Saturday, November 19, 2005

Bill and Melinda Gates Foundation Provide Funds for Medical Care in African Nations

The World Health Organization (W.H.O.), a 192 member organization and the public health arm of the United Nations, aims for “the attainment by all peoples of the highest possible level of health.” The annual budget of the W.H.O. is $1.65 billion. However, since 2000, the Bill and Melinda Gates foundation has spent over $6 billion to address Third World health issues.

Much of this money has been allocated to alleviate the damage done by rampant HIV infection and malaria. Malaria alone kills as many a three million people each year. Almost all of the victims are under five, desperately poor, and African. Twelve billion dollars, nearly 40% of public health spending, is spent in Africa each year.

In October, the foundation committed more than $258 million to the advancement of a malaria vaccine that helped protect children in Mozambique. A large portion of the funds, $107 million, of the funds will go to develop an experimental malaria vaccine and will cover the completion of testing in Africa and the licensing process, should the vaccine prove viable. A study in Mozambique has found the vaccine cut the risk of severe malaria among young children by 58 percent.

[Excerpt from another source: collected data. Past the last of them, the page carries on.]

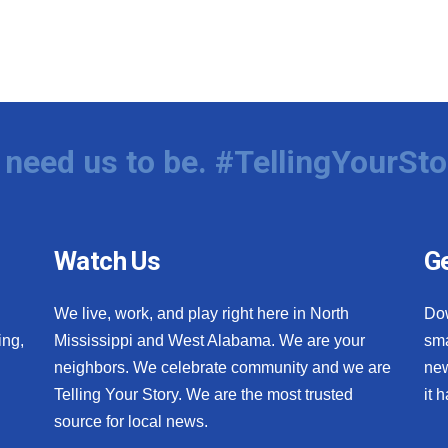
need us to be. #TellingYourSto
Watch Us
Ge
We live, work, and play right here in North
Do
ing,
Mississippi and West Alabama. We are your
sma
neighbors. We celebrate community and we are
new
Telling Your Story. We are the most trusted
it 
source for local news.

In July, President Bush announced a $1.7 billion aid package for Africa devoted primarily to combating malaria. As skeptics noted, the President has announced such initiatives before, and then failed to fulfill them. In addition, others claim that the aid package was created in part by repackaging previous pledges. As the headline of one article proclaimed, “The health of the world depends more on Bill Gates than on the World Health Organization.” Few could disagree with this statement.

Baker, Peter. “Bush Pledges $1.2 Billion For Africa to Fight Malaria,” Washington Post, Friday, July 1, 2005.
Specter, Michael. “What Money Can Buy,” The New Yorker, October, 24, 2005.